Saturday, October 11, 2008

Hank Paulsons New Treasury Powers, Explained



Hank Paulson is Mike Myers' best disguise yet. How else could a lowly and fresh Treasury secretary emerge unscathed from the Wall Street Fire Swamp, and, shuffling off the constitution's now-fragile coil, proceed to grasp the Founding Fathers' great intentions and force feed them into the most efficient shredder the world has ever seen... the only machine that could shred $3 trillion of wealth in only five-sixth the time than it took the Lord to create the Universe. The wealth, of course, belonged largely to American investors. The shredder, of course, was the Dow.

Hank Paulson is in charge. George Bush told me (from the relative comfort of the White House) that I did not need to panic, so I am trying very hard to remain calm.

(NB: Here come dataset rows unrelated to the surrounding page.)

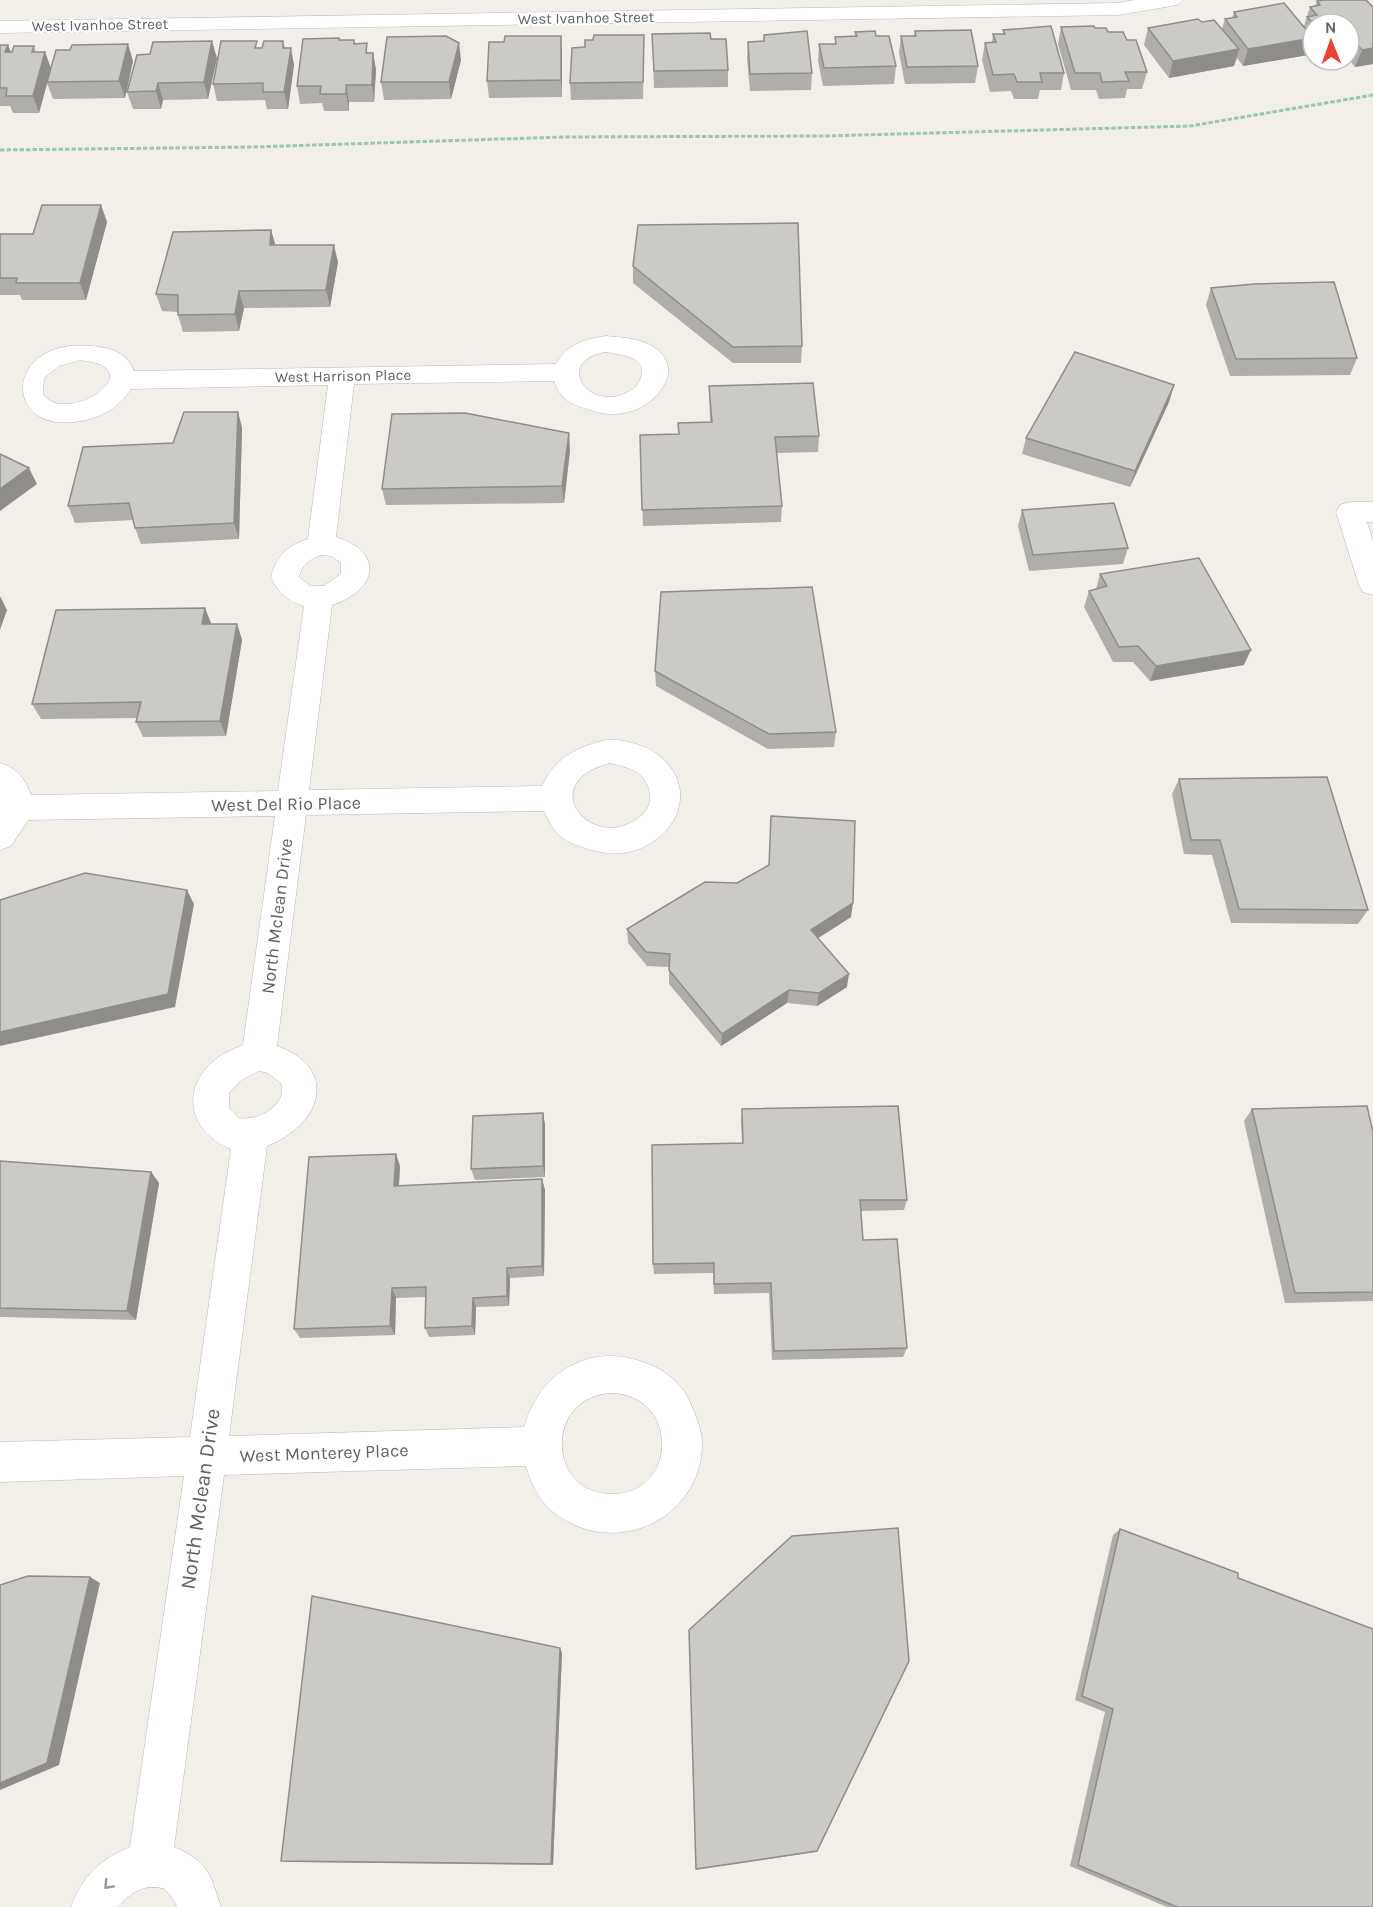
<svg xmlns="http://www.w3.org/2000/svg" width="1373" height="1907" viewBox="0 0 1373 1907" font-family="Karla,sans-serif">
<rect width="100%" height="100%" fill="#f1efe8"/>
<g fill="none" stroke-linecap="round" stroke-linejoin="round">
<defs>
<g id="minor">
<path d="M1134 0H1183L1179 4 1172 6 1118 15 0 33V21L1118 3Z"/>
<path d="M606 336C623 338 645 338 659 351 684 375 652 407 628 412 613 416 601 414 587 409 570 404 560 398 554 381L354 384 336 537C385 552 377 591 332 605L309 790 542 786C554 759 575 748 602 741 616 737 642 744 654 752 704 786 676 845 623 853 609 855 594 851 582 847 573 844 565 841 558 834 552 828 548 819 544 811L306 815 277 1046C341 1069 320 1126 267 1146L229 1436 524 1427C541 1370 592 1341 648 1364 669 1372 684 1386 692 1407 697 1419 702 1430 702 1442 703 1508 636 1550 577 1526 564 1520 553 1514 544 1503 535 1492 530 1479 526 1466L224 1475 174 1847C208 1861 210 1874 221 1907H177L174 1900 165 1889C145 1883 131 1892 118 1907H71C83 1876 99 1860 130 1847L184 1476 0 1482V1442L190 1437 231 1149C193 1134 179 1094 211 1063 220 1055 231 1050 243 1045L275 816 28 820 11 846 0 850V763C17 768 25 778 31 795L278 791 304 606C287 601 279 593 271 578 275 557 288 545 308 539L328 385 131 389C119 408 97 420 74 422 0 431 5 332 99 347 115 349 128 355 134 371L556 364C567 344 585 339 606 336ZM606 352C621 355 647 356 641 377 639 385 633 390 626 393 587 412 554 360 606 352ZM80 360C89 362 101 362 107 369 124 388 61 421 43 394L44 378 59 366ZM321 555 331 556 341 563V574L324 586H310L299 577C302 565 310 559 321 555ZM610 763C631 768 650 773 650 798 650 804 648 809 643 814 596 858 530 784 610 763ZM259 1071 268 1073 281 1083C288 1106 258 1121 239 1118L229 1108V1093L241 1080ZM612 1393C680 1396 678 1494 612 1494 546 1494 544 1396 612 1393Z"/>
<path d="M1350 502H1373V522H1367L1373 541V595L1363 592 1359 585 1336 512 1340 505Z"/>
</g>
</defs>
<!-- minor casing -->
<use href="#minor" stroke="#b5b8bc" stroke-width="1"/>
<!-- path -->
<path stroke="#9cc7a9" stroke-width="3" stroke-dasharray="4.5 2" stroke-linecap="butt" d="M0 150 253 147 564 137 823 136 1190 126 1373 95"/>
<!-- minor -->
<use href="#minor" fill="#fff" fill-rule="evenodd"/>
</g>
<!-- wall -->
<g fill="#afaea9">
<path d="M1325 0H1366L1373 7V64L1355 67 1350 61 1328 64 1325 60H1349V24H1313V46L1311 44 1308 55 1243 66 1237 58 1234 66 1169 78 1144 45 1148 28 1198 19 1202 22 1214 20 1222 29 1225 19 1232 18 1234 12 1284 3 1304 26 1310 7 1315 6 1317 1Z"/>
<path d="M1061 27 1108 32 1127 40 1147 72 1142 89H1127L1125 98 1099 99 1096 90H1071L1058 44Z"/>
<path d="M1003 30 1064 73 1061 90H1040L1038 99H1014L1011 91 990 92 982 60 985 43H992L993 34H1003Z"/>
<path d="M915 31 978 66 975 83 905 84 899 53 901 36H914Z"/>
<path d="M855 32 876 36 896 66 894 84 823 86 818 61 819 44H835V37L855 36Z"/>
<path d="M652 34 711 39 728 70V87L654 88Z"/>
<path d="M561 36 562 53V97L489 98 487 81 504 42Z"/>
<path d="M340 40H354L355 44 369 53H373L376 70 374 102H349V111H324L322 103 300 104 297 86Z"/>
<path d="M283 41 285 48 294 65 288 109H267L265 100 217 101 213 84 259 48H262Z"/>
<path d="M748 42 812 73 811 90 750 91 747 59Z"/>
<path d="M0 45H8L11 52 34 46 36 52H45L51 68 133 61 125 98 53 99 47 83 39 113H13L10 106H0Z"/>
<path d="M644 52 643 99 571 100 570 83Z"/>
<path d="M217 58 208 99 163 100 161 109H133L127 92Z"/>
<path d="M461 60 451 99 384 100 381 82Z"/>
<path d="M101 205 107 222 86 300H22L20 295H0V297V234H33Z"/>
<path d="M271 230 275 245 338 262 330 307 244 308 239 331 183 332 178 315V312L162 311 156 294Z"/>
<path d="M633 266 802 346 801 363H733L633 283Z"/>
<path d="M1211 288 1357 358 1350 375 1230 376 1206 305Z"/>
<path d="M1174 385 1169 402 1130 487 1022 454 1026 438Z"/>
<path d="M709 386 819 436 818 452 777 453 782 506 781 522 643 526 640 435 679 434 710 422Z"/>
<path d="M238 412 242 428 239 539 141 544 135 528 133 520 75 523 68 506 173 443Z"/>
<path d="M570 450 564 503 386 505 382 489Z"/>
<path d="M1022 510 1128 548 1123 564 1029 571 1018 526Z"/>
<path d="M1100 574 1244 665 1150 681 1133 662H1113L1084 607 1089 591 1096 589Z"/>
<path d="M211 623V624H237L242 640 226 736 143 737 136 722 137 718 41 719 32 704Z"/>
<path d="M655 671 836 732 834 747 768 749 656 686Z"/>
<path d="M1179 779 1368 910 1358 924 1231 923 1212 855 1184 854 1172 794Z"/>
<path d="M737 883 851 917 818 938 847 987 817 1006 787 1003 721 1046 669 984V967L647 966 628 943 627 929Z"/>
<path d="M742 1109 907 1200 904 1210 861 1211 863 1240 907 1348 903 1357 772 1360 769 1293 714 1294 713 1273 654 1274 653 1264 742 1143 741 1120Z"/>
<path d="M1252 1109 1373 1132V1301L1285 1303 1244 1121Z"/>
<path d="M543 1113 545 1125V1177L475 1180 471 1169Z"/>
<path d="M0 1161 151 1172 159 1183 136 1320 0 1317Z"/>
<path d="M400 1166 399 1186 542 1179 545 1190 544 1276 510 1278 509 1306 476 1307 475 1335 429 1337 425 1328 426 1297 396 1298 395 1335 300 1338 294 1329Z"/>
<path d="M1120 1529 1238 1578 1373 1907H1167L1070 1866 1105 1712 1075 1700 1113 1535Z"/>
<path d="M689 1630 817 1851 815 1852 696 1870Z"/>
<path d="M562 1653 553 1865 288 1862 281 1861Z"/>
</g>
<!-- shaded-wall -->
<g fill="#8f8d8a">
<path d="M561 36 562 53V97L561 80Z"/>
<path d="M1313 38 1308 55 1243 66 1248 49Z"/>
<path d="M212 41 217 58 208 99 204 82Z"/>
<path d="M459 43 461 60 451 99 449 82Z"/>
<path d="M1356 43 1350 61 1328 64 1329 60H1349V44Z"/>
<path d="M128 44 133 61 125 98 119 81Z"/>
<path d="M8 45 14 62 5 52Z"/>
<path d="M291 48 294 65 288 109 284 92Z"/>
<path d="M1373 48V64L1355 67 1362 50Z"/>
<path d="M1239 49 1234 66 1169 78 1173 61Z"/>
<path d="M45 52 51 69 39 113 33 96Z"/>
<path d="M373 53 376 70 374 102 372 85Z"/>
<path d="M158 83 163 100 161 109 156 91Z"/>
<path d="M346 85 349 102V111L346 94Z"/>
<path d="M101 205 107 222 86 300 80 283Z"/>
<path d="M271 230 276 247 270 245Z"/>
<path d="M334 245 338 262 330 307 326 290Z"/>
<path d="M239 291 244 308 239 331 235 314Z"/>
<path d="M1174 385 1169 402 1130 487 1135 471Z"/>
<path d="M238 412 242 428 239 539 234 523Z"/>
<path d="M569 433 570 450 564 503 562 486Z"/>
<path d="M29 468 37 484 0 511V489Z"/>
<path d="M0 596 7 610 0 630Z"/>
<path d="M205 608 211 623 208 640 202 624Z"/>
<path d="M237 624 242 640 226 736 220 721Z"/>
<path d="M1251 650 1244 665 1150 681 1156 666Z"/>
<path d="M187 890 194 904 175 1007 0 1046V1032Z"/>
<path d="M853 903 851 917 809 944 811 930Z"/>
<path d="M849 974 847 987 817 1006 819 993Z"/>
<path d="M789 990 787 1003 721 1046 722 1034Z"/>
<path d="M543 1113 545 1125V1177L543 1166Z"/>
<path d="M396 1154 400 1166 398 1197 394 1186Z"/>
<path d="M151 1172 159 1183 136 1320 127 1311Z"/>
<path d="M542 1179 545 1190 544 1276 542 1266Z"/>
<path d="M507 1268 510 1278 509 1306 507 1296Z"/>
<path d="M392 1288 396 1298 395 1335 390 1326Z"/>
<path d="M473 1298 476 1307 475 1335 472 1326Z"/>
<path d="M90 1577 100 1583 59 1765 0 1790V1783Z"/>
<path d="M560 1648 562 1653 553 1865 551 1864Z"/>
</g>
<!-- building -->
<g fill="#cccac5" stroke="#8f8d8a" stroke-width="1.5">
<path d="M1325 0H1366L1373 7V48L1362 50 1356 43 1349 44V24H1314L1307 17 1317 15 1310 7 1320 5 1317 1Z"/>
<path d="M1284 3 1313 38 1248 49 1225 19 1237 17 1234 12Z"/>
<path d="M1198 19 1202 22 1214 20 1239 49 1173 61 1148 28Z"/>
<path d="M1051 26 1064 73H1040L1042 82H1017L1014 74 993 75 985 43 996 42 993 34H1005L1003 30Z"/>
<path d="M1094 26 1095 28H1106L1108 32H1123L1127 40H1136L1147 72H1125L1129 81 1102 82 1100 73H1075L1061 27Z"/>
<path d="M971 30 978 66 907 67 901 36H916L915 31Z"/>
<path d="M807 31 812 73 750 74 748 42 764 41V35Z"/>
<path d="M875 31 876 36H889L896 66 824 68 819 44H836L835 37 857 36 855 32Z"/>
<path d="M710 33 711 39H726L728 70 654 71 652 34Z"/>
<path d="M594 35H644L643 82 570 83 572 48 585 47V40H593Z"/>
<path d="M446 36 459 43 449 82H381L387 37Z"/>
<path d="M505 36H561V80L487 81 489 42H504Z"/>
<path d="M339 38V40H354V44L367 43 366 53H373L372 85H346V94H320L321 86H297L303 39Z"/>
<path d="M212 41 204 82 158 83 156 91 127 92 137 55 150 54 153 42Z"/>
<path d="M221 41H257L255 48H262L264 41H283V48H291L284 92H263V83L213 84Z"/>
<path d="M128 44 119 81 47 82 56 50H70L72 45Z"/>
<path d="M0 45H8L5 52H12L14 46H34L32 52H45L33 96H6L7 88H0Z"/>
<path d="M42 205H101L80 283H16L17 278H0V234H33Z"/>
<path d="M798 223 802 346 733 347 633 266 638 225Z"/>
<path d="M271 230 270 245H334L326 290 239 291 235 314 178 315V295L156 294 173 232Z"/>
<path d="M1334 282 1357 358 1236 359 1211 288 1254 284Z"/>
<path d="M1075 352 1174 385 1135 471 1026 438Z"/>
<path d="M813 383 819 436 775 437 782 506 642 510 640 435 679 434 678 423 712 422 709 386Z"/>
<path d="M184 412H238L234 523 135 528 129 503 68 506 83 447 173 443Z"/>
<path d="M465 413 569 433 562 486 382 489 392 414Z"/>
<path d="M0 454 29 468 0 489Z"/>
<path d="M1114 503 1128 548 1033 555 1022 510Z"/>
<path d="M1199 558 1251 650 1156 666 1138 646 1119 647 1089 591 1107 586 1100 574Z"/>
<path d="M812 587 836 732 769 734 655 671 661 592Z"/>
<path d="M205 608 202 624H237L220 721 136 722 141 702 32 704 56 610Z"/>
<path d="M1327 777 1368 910 1239 909 1220 840H1191L1179 779Z"/>
<path d="M771 816 855 821 853 903 811 930 849 974 819 993 789 990 722 1034 669 970 670 954 646 952 627 929 705 882 737 883 769 865Z"/>
<path d="M85 873 187 890 168 994 0 1032V900Z"/>
<path d="M898 1106 907 1200H860L863 1240 897 1239 907 1348 774 1351 771 1283 714 1284V1263L653 1264 652 1145 743 1143 742 1109Z"/>
<path d="M1367 1106 1373 1132V1292L1295 1293 1252 1109Z"/>
<path d="M543 1113V1166L471 1169 473 1116Z"/>
<path d="M396 1154 394 1186 542 1179V1266L507 1268V1296L473 1298 472 1326 425 1328 426 1287 392 1288 390 1326 294 1329 309 1157Z"/>
<path d="M0 1161 151 1172 127 1311 0 1308Z"/>
<path d="M898 1528 909 1661 817 1851 696 1869 689 1630 792 1536Z"/>
<path d="M1120 1529 1238 1573V1578L1373 1629V1907H1177L1078 1865 1113 1709 1082 1696Z"/>
<path d="M28 1576 90 1577 47 1763 0 1783V1585Z"/>
<path d="M312 1596 560 1648 551 1864 281 1861Z"/>
</g>
<!-- one-way arrows -->
<defs><path id="oneway-chevron" d="M-2-3.5L2.5 0L-2 3.5" fill="none" stroke-width="1.6" stroke-linecap="round" stroke-linejoin="round" transform="scale(1.5)"/></defs>
<use stroke="#979a9d" href="#oneway-chevron" transform="translate(108 1885) rotate(133)"/>
<g text-anchor="middle" dominant-baseline="central" stroke-width="4.5" stroke-linejoin="round" paint-order="stroke">
<!-- far-street labels -->
<g font-size="15" fill="#5f6368" stroke="#fff">
<text transform="translate(586 18) rotate(-1)">West Ivanhoe Street</text>
<text transform="translate(100 25) rotate(-1)">West Ivanhoe Street</text>
<text transform="translate(343 376) rotate(-1)">West Harrison Place</text>
</g>
<!-- street labels -->
<g font-size="18" fill="#5f6368" stroke="#fff">
<text transform="translate(286 804) rotate(-1)">West Del Rio Place</text>
<text transform="translate(277 916) rotate(-83)">North Mclean Drive</text>
<text transform="translate(324 1453) rotate(-2)">West Monterey Place</text>
</g>
<!-- near-street labels -->
<g font-size="21" fill="#5f6368" stroke="#fff">
<text transform="translate(200 1499) rotate(-82)">North Mclean Drive</text>
</g>
</g>
<!-- north arrow -->
<g transform="translate(1331 42) rotate(359)"><circle r="28" fill="#ffffff" stroke="#bfc1c3" stroke-width="1.5"/>
<path d="M0-4.5L10 22L0 15L-10 22Z" fill="#ea4335"/>
<text y="-9" font-size="16" font-weight="bold" text-anchor="middle" fill="#5f6368">N</text>
</g>
</svg>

But with a tip of the hat to Douglas Noël Adams, my towel is here with me, draped serenely over my left shoulder.

Hank says he will now provide liquidity 'injections' for banks to 'take the edge off' the crisis and buy stock in private banks, which is a trick our grandparents' government used to try to assuage the delirium tremens of the Great Depression. GOD I love all these metaphors for illicit I.V. drug use flying around a crisis born from addiction to credit. It's so deliciously poetic! These new powers Hank's trying out would be terrific except all he and Ben Bernanke (starring himself), keep pushing the same old drug with the same old plunger in the same old needle. The US has had too many liquidity enemas in the past year; they were great at first, but now we need larger doses to compensate for the diminished effect of the drug (cash), and now cash doesn't do anything at all. But we keep shooting up money, anyway. This is stinking thinking.

Not convinced? Here's a graph that demonstrates the level of the US National Debt from 1940 to the end of 2007, but it is more than grossly outdated due to mushrooming-record spending levels in the first nine months of 2008. This chart does not include ANY money we have spent to pay for the Iraq and Afghanistan wars, the $900 billion-and-counting Emergency Economic Stabilization Act of 2008, or any of the Fed's so-called 'liquidity injections' that have occurred in public and in secret for at least the past year...



Financial disaster is what happens when a person drinks too much or uses too many drugs or borrows money that cannot be paid back. Losing home, job and vehicle... is what happens... when a person drinks too much or uses too many drugs or borrows money that cannot be paid back. All the hardships I just mentioned are what happens when a person, business, township, state, or country abuses credit like a drug. Reckless fiscal mismanagement is killing the United States of America. If the country keeps doing what it's doing it'll keep getting what it's getting. It is now up to average hard-working Americans to inform our electorate that their abuse will no longer be tolerated. How that will happen, en masse, sadly, I honestly do not know.

America needs to hit a meeting. It's hard enough to get one drunk to go to an AA meeting. How difficult do you suppose it would be to get an entire broke-ass nation to show up? And whom do we see about serving coffee to 300 million?

Average Americans would like to know what in the hell is happening to their country, and the rest of the workd is curious, too. Hank, Ben and George's best and most correct action might just be to get behind a 12-step recovery program for America's credit addicts. No need to start one; Debtors Anonymous already exists: http://www.debtorsanonymous.org/

Hope to see you at a meeting. I don't have a problem, I just go for the free coffee.